The trial of Osama bin Laden's driver finishes its first phase, with the defense having rested, and the testimony of Khalid Sheikh Mohammed being read.
The statements of Mohammed, who first appeared in court in June and railed at the military commission system that is expected to try him as well, revealed no lack of self-confidence. He called himself the "executive director of 9/11" and said he oversaw all al-Qaeda cells operating outside Afghanistan. He dismissed drivers such as Hamdan, a Yemeni father of two with a fourth-grade education, as mostly "illiterate."
His statement said Americans do not understand that al-Qaeda is a multifaceted terrorist organization that also employs a support network of professionals, such as teachers and computer engineers. "We are not gangs," he wrote.

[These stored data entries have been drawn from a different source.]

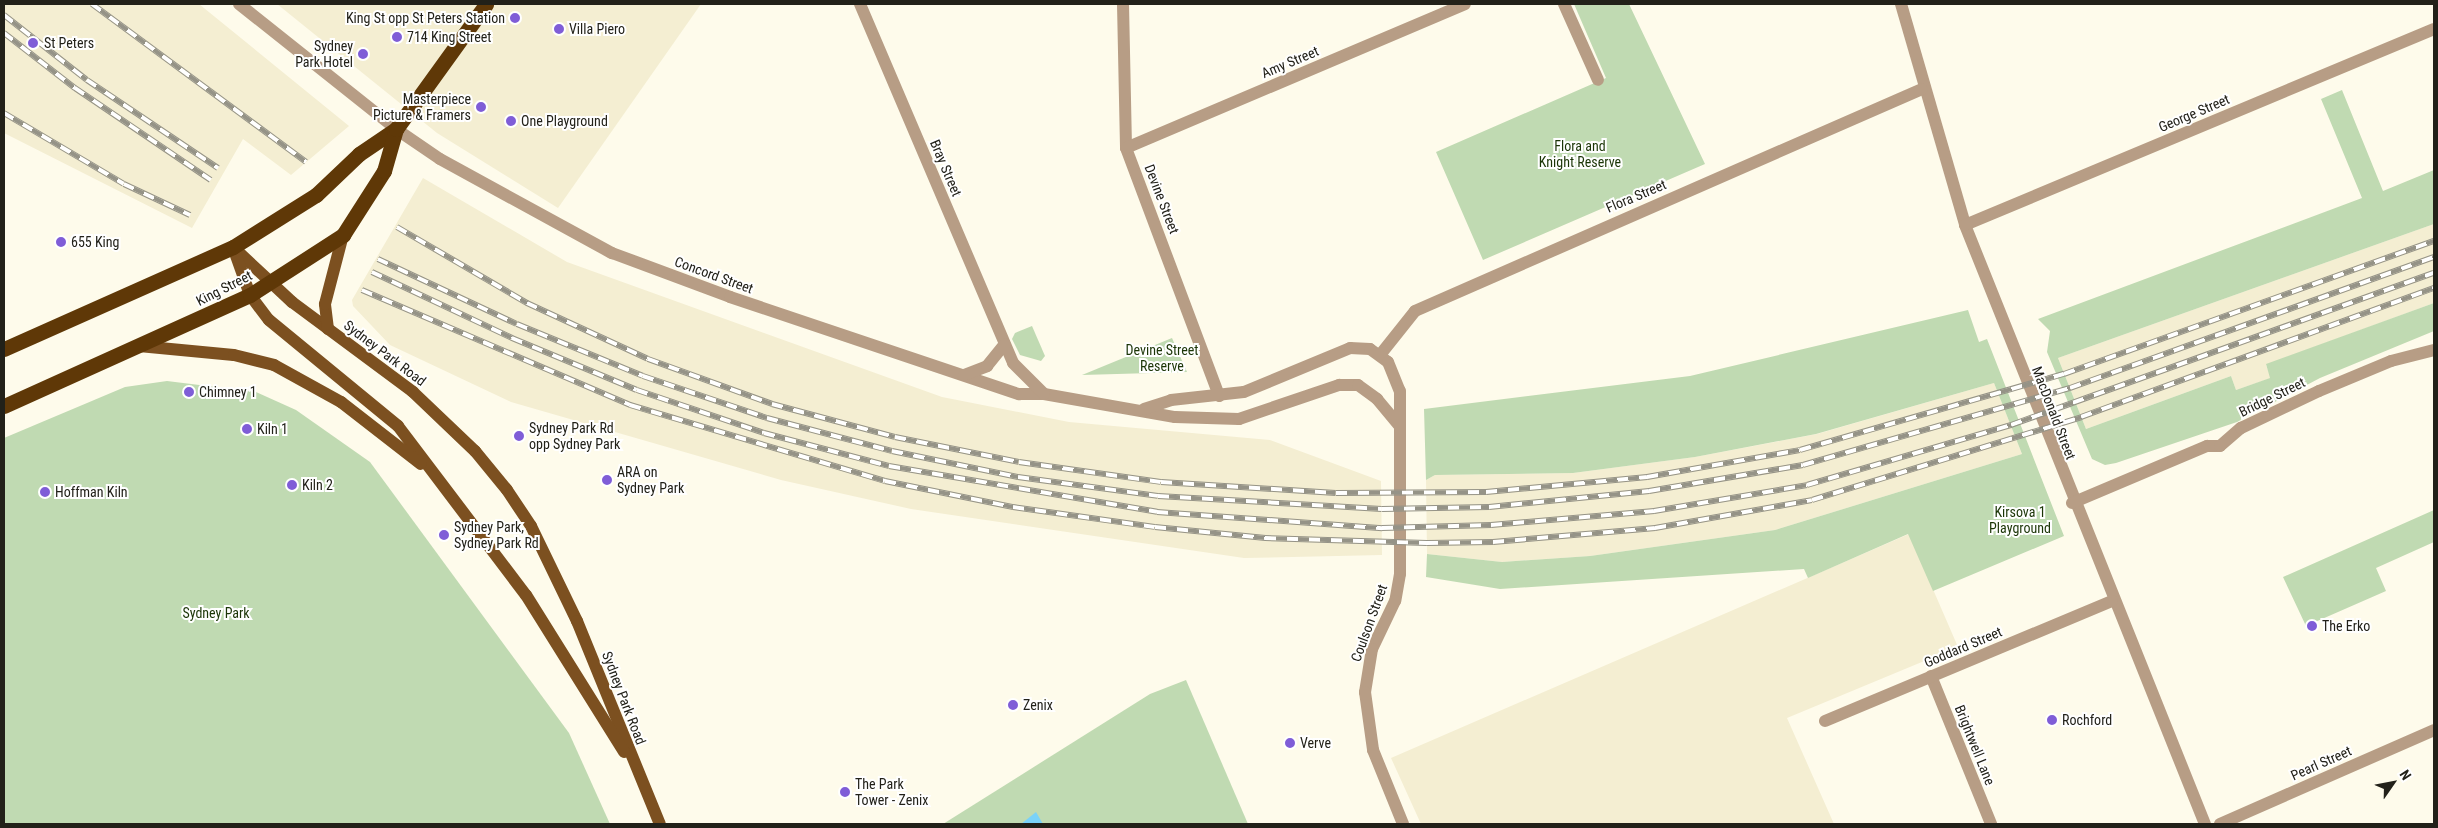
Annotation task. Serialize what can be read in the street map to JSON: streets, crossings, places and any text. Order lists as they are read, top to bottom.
{
  "streets": {
    "highway": ["King Street"],
    "main road": ["Sydney Park Road"],
    "street": [
      "Amy Street",
      "George Street",
      "Bray Street",
      "Flora Street",
      "Devine Street",
      "Concord Street",
      "Bridge Street",
      "MacDonald Street",
      "Coulson Street",
      "Goddard Street",
      "Brightwell Lane",
      "Pearl Street"
    ]
  },
  "crossings": [
    ["Amy Street", "Devine Street"],
    ["George Street", "MacDonald Street"],
    ["Bray Street", "Concord Street"],
    ["Flora Street", "MacDonald Street"],
    ["Flora Street", "Coulson Street"],
    ["Concord Street", "King Street"],
    ["King Street", "Sydney Park Road"],
    ["Bridge Street", "MacDonald Street"],
    ["MacDonald Street", "Goddard Street"],
    ["Goddard Street", "Brightwell Lane"]
  ],
  "parks": [
    "Flora and Knight Reserve",
    "Devine Street Reserve",
    "Kirsova 1 Playground",
    "Sydney Park"
  ],
  "places": [
    "King St opp St Peters Station",
    "Villa Piero",
    "714 King Street",
    "St Peters",
    "Sydney Park Hotel",
    "Masterpiece Picture & Framers",
    "One Playground",
    "655 King",
    "Chimney 1",
    "Kiln 1",
    "Sydney Park Rd opp Sydney Park",
    "ARA on Sydney Park",
    "Kiln 2",
    "Hoffman Kiln",
    "Sydney Park, Sydney Park Rd",
    "The Erko",
    "Zenix",
    "Rochford",
    "Verve",
    "The Park Tower - Zenix"
  ],
  "north": "top right"
}
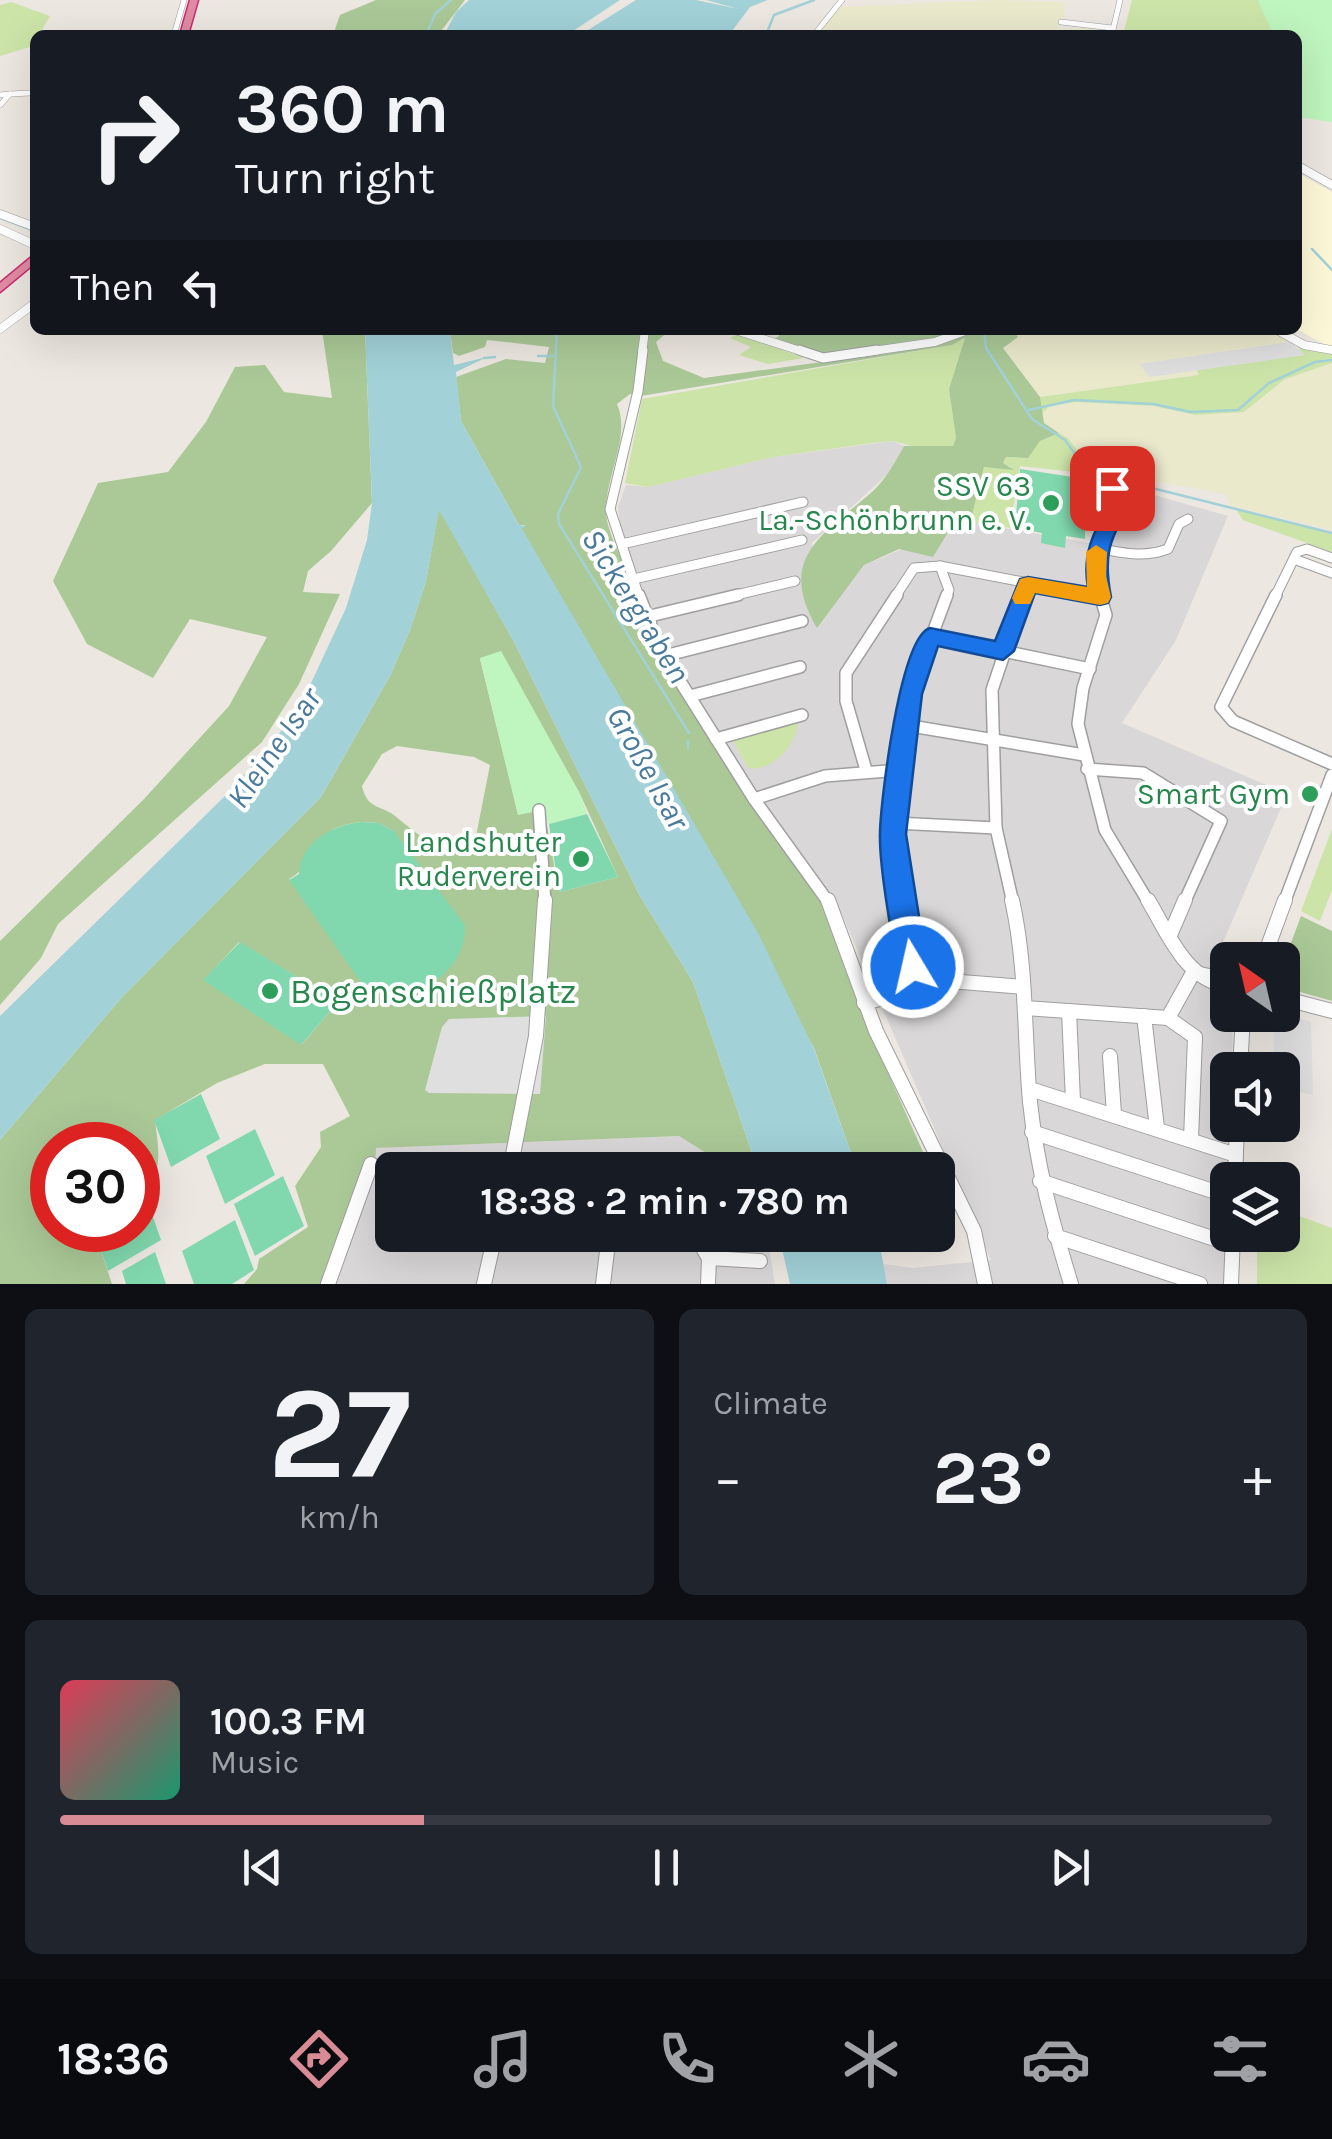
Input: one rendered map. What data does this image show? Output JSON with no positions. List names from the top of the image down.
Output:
{
  "water": ["Sickergraben", "Kleine Isar", "Große Isar"],
  "places": [
    "SSV 63 La.-Schönbrunn e. V.",
    "Smart Gym",
    "Landshuter Ruderverein",
    "Bogenschießplatz"
  ],
  "north": "top left",
  "page": {
    "turn": ["360 m", "Turn right"],
    "then": "Then",
    "limit": "30",
    "trip": "18:38 · 2 min · 780 m",
    "tile": [
      ["27", "km/h"],
      "Climate"
    ],
    "heat": ["−", "23°", "+"],
    "song": ["100.3 FM", "Music"],
    "tabs": "18:36"
  }
}
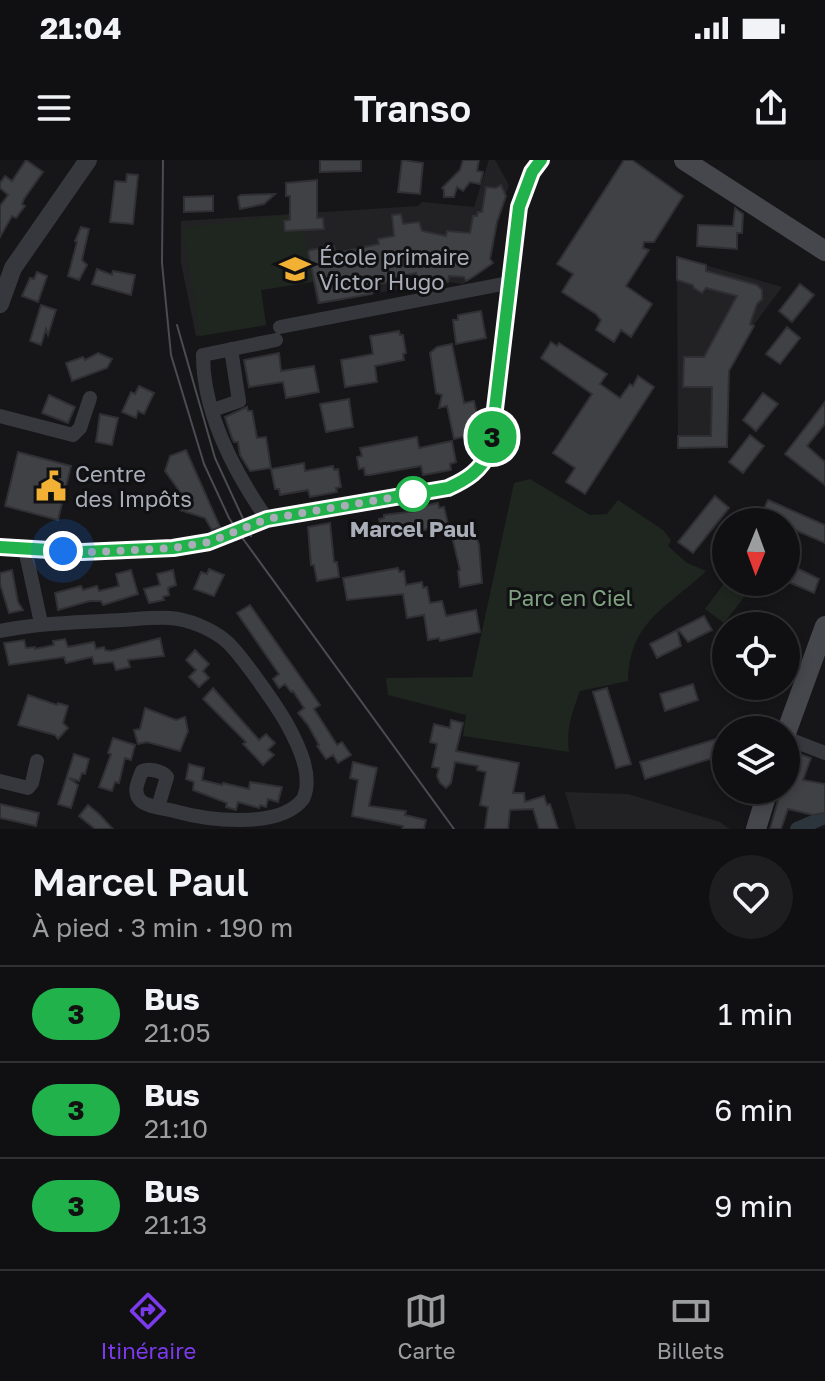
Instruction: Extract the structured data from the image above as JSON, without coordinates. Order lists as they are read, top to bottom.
{
  "parks": ["Parc en Ciel"],
  "places": {
    "school or university": ["École primaire Victor Hugo"],
    "public building": ["Centre des Impôts"],
    "other": ["Marcel Paul"]
  },
  "lines": ["bus line 3"],
  "north": "bottom",
  "page": {
    "status": "21:04",
    "header": "Transo",
    "on_map": "3",
    "heading": ["Marcel Paul", "À pied · 3 min · 190 m"],
    "list": [
      {
        "mark": "3",
        "name": "Bus",
        "note": "21:05",
        "value": "1 min"
      },
      {
        "mark": "3",
        "name": "Bus",
        "note": "21:10",
        "value": "6 min"
      },
      {
        "mark": "3",
        "name": "Bus",
        "note": "21:13",
        "value": "9 min"
      }
    ],
    "tabs": ["Itinéraire", "Carte", "Billets"]
  }
}
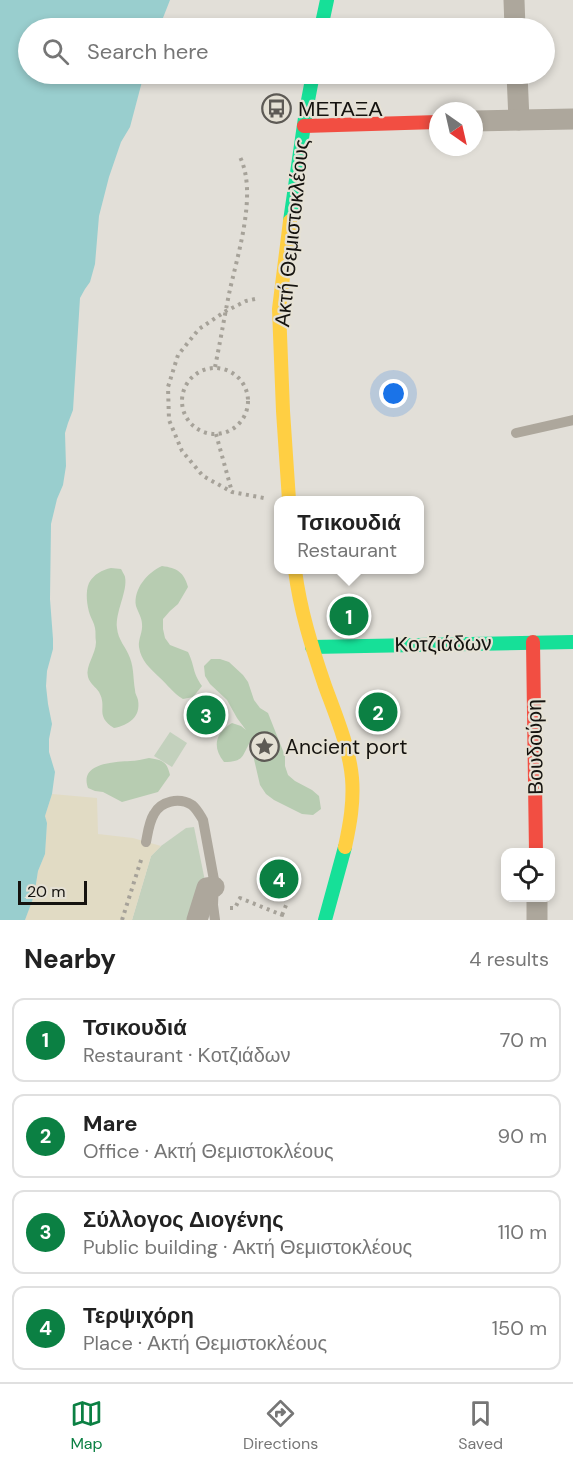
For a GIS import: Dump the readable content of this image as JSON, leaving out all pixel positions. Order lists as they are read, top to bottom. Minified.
{"streets":{"main road":["Ακτή Θεμιστοκλέους","Κοτζιάδων","Βουδούρη"]},"crossings":[["Κοτζιάδων","Βουδούρη"]],"places":{"bus stop":["ΜΕΤΑΞΑ"],"place":["Ancient port"]},"scale_bar":"20 m","north":"bottom right","page":{"search":"Search here","popup":["Τσικουδιά","Restaurant"],"pins":["1","2","3","4"],"scale":"20 m","heading":["Nearby","4 results"],"list":[{"mark":"1","name":"Τσικουδιά","note":"Restaurant · Κοτζιάδων","value":"70 m"},{"mark":"2","name":"Mare","note":"Office · Ακτή Θεμιστοκλέους","value":"90 m"},{"mark":"3","name":"Σύλλογος Διογένης","note":"Public building · Ακτή Θεμιστοκλέους","value":"110 m"},{"mark":"4","name":"Τερψιχόρη","note":"Place · Ακτή Θεμιστοκλέους","value":"150 m"}],"nav":["Map","Directions","Saved"]}}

"As the American Army (we) have drivers, cooks, crewmen and legal personal," Mohammed wrote, according to a translation from his original Arabic that was provided to the jurors. "We also, are human beings . . . we have interests in life. Our people have wives and children and schools. . . . You can not understand terrorism and Al-Qaeda from 9/11 operation."
He said al-Qaeda has been able to carry out its attacks successfully because of the group's diffuse structure and penchant for secrecy.
For some reason Mohammed keeps claiming that Al Qaeda, rather than the Bush administration, carried out the attacks.